Elsevier’s long-rumored acquisition of Mendeley was finally announced a week ago, touching off a reaction that demonstrates the ongoing tension between large academic publishers and their users as well as the pitfalls of open, networked communities.  For Elsevier, Mendeley is a strategic gem and well worth the $70 million unofficially-reported price.  Mendeley launched in 2009 by a group of PhD students as an open, cloud-based system for academic researchers to download, annotate, and manage the articles and papers they use for their research and also to manage their references – the articles and papers they cite in their own published works.  Reference management is a fundamental part of the research process and had been served for many years by software products, such as EndNote and Reference Manager, owned by Thomson Reuters.  Mendeley has caught on quickly because its cloud-based architecture combines reference management with social networking. For example, users can share their lists of citations, search for potential collaborators, share their own professional information and papers, and develop applications that tap into the content users store in the system – features that scholars have found very compelling.

Another appeal of Mendeley is that it was designed and run by scholars and wasn’t beholden to any publishers or large corporate interests.  And that’s where the firestorm starts.  Since the announced acquisition, many Mendeley users have spoken out in harsh terms about both Elsevier and Mendeley.  Using terms like “evil empire,” “repulsive,” and “sellout,” many users have taken to blogs and Twitter to denounce the acquisition and many, including some high-profile academics, have said that they will no longer use Mendeley.  For some critics, it’s a matter of principle but some say that they are also concerned about trusting their data (i.e., their personal lists of most-important articles) to Elsevier.

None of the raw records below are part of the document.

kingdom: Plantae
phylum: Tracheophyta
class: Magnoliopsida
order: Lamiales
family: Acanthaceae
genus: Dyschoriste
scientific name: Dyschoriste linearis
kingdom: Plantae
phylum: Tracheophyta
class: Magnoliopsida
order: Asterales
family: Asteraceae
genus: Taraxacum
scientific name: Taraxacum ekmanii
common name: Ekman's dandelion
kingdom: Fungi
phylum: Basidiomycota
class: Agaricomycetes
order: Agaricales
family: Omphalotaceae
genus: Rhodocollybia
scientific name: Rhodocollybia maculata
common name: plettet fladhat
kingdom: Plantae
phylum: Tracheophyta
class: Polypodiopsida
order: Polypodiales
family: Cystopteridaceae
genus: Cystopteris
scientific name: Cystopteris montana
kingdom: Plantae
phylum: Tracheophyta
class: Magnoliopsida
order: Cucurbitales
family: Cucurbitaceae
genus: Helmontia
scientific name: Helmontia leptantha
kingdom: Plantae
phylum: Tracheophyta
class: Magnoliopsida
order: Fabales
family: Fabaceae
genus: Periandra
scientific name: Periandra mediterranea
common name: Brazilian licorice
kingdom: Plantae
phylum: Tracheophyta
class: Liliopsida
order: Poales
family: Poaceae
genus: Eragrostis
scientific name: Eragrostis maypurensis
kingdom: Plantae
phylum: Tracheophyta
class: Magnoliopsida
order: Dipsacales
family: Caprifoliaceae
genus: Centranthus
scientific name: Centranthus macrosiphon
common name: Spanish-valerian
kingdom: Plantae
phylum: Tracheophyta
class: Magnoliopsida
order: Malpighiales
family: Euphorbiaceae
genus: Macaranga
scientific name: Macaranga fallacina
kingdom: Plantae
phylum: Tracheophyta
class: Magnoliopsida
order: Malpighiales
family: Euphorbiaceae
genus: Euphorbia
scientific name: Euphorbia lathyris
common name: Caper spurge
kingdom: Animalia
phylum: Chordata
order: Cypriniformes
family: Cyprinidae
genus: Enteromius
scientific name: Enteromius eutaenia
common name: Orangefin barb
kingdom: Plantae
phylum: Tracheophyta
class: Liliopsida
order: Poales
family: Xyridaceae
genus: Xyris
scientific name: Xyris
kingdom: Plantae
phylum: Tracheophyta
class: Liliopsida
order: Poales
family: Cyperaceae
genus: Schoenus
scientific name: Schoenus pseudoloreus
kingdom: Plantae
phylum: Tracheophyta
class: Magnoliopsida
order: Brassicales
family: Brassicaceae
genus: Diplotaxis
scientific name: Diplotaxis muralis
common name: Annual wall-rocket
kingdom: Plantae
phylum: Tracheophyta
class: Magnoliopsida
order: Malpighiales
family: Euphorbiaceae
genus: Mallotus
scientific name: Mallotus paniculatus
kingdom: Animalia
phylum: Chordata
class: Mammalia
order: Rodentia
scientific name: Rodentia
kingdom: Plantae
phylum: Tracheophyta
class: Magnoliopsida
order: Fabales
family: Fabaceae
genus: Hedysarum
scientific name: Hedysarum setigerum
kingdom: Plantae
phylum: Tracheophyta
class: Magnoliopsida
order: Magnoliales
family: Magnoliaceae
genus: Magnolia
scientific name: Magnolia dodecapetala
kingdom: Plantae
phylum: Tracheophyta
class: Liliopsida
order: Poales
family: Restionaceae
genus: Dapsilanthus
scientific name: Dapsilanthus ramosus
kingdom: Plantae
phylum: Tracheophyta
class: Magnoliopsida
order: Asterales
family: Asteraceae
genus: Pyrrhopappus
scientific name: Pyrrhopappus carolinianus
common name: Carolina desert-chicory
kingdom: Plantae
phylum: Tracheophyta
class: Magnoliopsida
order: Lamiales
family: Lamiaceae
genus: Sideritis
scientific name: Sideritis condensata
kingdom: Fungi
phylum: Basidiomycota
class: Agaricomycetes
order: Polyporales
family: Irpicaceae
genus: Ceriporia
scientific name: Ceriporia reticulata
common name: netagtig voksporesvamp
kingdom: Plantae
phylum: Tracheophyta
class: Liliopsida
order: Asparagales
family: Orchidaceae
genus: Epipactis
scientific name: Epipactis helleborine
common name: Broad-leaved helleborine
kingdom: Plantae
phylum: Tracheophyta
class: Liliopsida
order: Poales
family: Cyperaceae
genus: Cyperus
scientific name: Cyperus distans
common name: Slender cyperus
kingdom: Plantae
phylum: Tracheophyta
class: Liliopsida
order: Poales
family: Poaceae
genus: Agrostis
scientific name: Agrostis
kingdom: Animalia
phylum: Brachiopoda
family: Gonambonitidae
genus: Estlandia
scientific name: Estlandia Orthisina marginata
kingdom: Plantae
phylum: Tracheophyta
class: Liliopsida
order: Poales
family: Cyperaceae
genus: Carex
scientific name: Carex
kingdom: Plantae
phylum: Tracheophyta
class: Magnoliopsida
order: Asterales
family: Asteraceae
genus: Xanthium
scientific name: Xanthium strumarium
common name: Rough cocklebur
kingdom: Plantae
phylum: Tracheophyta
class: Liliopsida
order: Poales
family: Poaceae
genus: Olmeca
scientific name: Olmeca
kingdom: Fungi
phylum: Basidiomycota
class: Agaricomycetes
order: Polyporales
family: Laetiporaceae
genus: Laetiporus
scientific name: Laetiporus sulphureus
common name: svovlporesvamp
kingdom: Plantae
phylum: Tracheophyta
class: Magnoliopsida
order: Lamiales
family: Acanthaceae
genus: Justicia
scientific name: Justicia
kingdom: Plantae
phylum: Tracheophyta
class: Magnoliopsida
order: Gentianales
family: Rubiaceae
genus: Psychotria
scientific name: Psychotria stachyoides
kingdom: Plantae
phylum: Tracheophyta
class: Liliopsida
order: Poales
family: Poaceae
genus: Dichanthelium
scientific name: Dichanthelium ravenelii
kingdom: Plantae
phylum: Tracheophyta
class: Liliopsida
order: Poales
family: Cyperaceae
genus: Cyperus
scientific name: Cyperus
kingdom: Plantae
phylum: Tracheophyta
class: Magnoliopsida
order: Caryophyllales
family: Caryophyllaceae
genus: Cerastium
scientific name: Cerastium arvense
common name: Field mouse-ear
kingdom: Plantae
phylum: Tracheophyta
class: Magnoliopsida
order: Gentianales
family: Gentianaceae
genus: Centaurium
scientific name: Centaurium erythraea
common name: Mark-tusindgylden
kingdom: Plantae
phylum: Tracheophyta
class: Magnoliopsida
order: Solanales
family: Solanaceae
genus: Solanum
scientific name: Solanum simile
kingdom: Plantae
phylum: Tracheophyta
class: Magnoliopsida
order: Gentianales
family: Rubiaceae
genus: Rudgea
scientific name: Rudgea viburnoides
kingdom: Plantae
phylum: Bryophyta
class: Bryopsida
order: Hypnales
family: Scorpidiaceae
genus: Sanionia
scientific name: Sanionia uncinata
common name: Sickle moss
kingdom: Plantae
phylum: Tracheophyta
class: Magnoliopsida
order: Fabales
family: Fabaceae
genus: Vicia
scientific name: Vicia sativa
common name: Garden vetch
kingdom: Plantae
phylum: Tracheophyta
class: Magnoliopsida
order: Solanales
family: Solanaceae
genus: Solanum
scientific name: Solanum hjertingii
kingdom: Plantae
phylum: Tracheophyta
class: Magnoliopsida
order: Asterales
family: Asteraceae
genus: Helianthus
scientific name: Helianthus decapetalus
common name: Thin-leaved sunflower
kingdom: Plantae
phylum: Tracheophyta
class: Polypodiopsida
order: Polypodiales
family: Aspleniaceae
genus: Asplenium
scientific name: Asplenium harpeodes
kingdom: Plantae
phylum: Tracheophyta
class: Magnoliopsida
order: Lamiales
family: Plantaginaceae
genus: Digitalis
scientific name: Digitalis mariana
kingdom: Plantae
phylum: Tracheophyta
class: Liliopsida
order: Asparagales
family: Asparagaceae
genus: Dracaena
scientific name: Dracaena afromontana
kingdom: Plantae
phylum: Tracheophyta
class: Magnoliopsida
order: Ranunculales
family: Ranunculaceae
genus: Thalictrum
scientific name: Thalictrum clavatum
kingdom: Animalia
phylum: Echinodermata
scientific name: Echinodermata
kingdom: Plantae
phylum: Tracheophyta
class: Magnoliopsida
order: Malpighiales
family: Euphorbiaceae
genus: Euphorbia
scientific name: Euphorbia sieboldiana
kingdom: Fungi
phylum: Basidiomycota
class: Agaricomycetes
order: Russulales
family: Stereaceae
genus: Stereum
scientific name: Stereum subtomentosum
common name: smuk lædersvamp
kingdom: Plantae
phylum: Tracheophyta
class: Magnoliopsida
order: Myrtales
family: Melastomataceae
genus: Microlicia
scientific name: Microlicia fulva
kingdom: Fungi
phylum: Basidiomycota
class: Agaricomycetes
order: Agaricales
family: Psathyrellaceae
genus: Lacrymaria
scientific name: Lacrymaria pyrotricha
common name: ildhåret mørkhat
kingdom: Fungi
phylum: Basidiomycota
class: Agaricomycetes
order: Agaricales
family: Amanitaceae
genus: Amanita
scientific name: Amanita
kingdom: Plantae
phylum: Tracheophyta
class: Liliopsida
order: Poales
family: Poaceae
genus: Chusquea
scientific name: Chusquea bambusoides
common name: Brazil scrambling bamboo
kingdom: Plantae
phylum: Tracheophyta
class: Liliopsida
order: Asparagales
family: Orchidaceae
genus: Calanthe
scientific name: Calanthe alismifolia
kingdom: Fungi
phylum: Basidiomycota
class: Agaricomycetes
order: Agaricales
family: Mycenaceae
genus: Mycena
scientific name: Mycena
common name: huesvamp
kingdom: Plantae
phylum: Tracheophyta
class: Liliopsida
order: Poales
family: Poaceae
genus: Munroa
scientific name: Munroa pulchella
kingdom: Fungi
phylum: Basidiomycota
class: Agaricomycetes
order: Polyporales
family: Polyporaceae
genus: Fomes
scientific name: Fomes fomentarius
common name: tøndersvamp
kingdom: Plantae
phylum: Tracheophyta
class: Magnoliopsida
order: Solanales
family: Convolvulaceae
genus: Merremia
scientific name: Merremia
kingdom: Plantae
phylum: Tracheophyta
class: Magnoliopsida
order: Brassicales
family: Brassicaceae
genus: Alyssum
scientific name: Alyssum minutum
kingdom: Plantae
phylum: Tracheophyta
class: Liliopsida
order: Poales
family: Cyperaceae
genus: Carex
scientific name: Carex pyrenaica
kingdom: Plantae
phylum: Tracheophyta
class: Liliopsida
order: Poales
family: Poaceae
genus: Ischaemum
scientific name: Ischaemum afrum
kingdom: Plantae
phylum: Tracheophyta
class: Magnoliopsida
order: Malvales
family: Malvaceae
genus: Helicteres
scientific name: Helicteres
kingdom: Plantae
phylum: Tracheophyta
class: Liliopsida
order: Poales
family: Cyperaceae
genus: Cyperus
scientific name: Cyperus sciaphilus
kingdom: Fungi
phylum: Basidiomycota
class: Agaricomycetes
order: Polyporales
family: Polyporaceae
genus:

Critics may find it more difficult to leave than their protests suggest.  Mendeley already has over 2 million users in 180 countries and to the extent that these users are taking advantage of the open, social aspects of the platform, it will make it hard for individual users to exile themselves.  Furthermore, Mendeley, which has been built on a freemium model, has been moving from individual memberships to institutional memberships that cover entire universities or at least whole departments.  While it is still early in these efforts, institutional memberships make it harder for individual scholars to opt out when their colleagues are all using a common platform.  Elsevier brings an extensive worldwide institutional salesforce that can help accelerate institutional adoption.  Finally, separatists have few alternatives.  Mendeley’s competitors, such as ResearchGate and Zotero, offer similar functionality, but they have much smaller communities of users and lack Mendeley’s market momentum.  It’s not unprecedented for new online services to overcome the head start of established players (witness Google vs. incumbent search engines), but services that have successfully exploited network effects are much more difficult to overtake.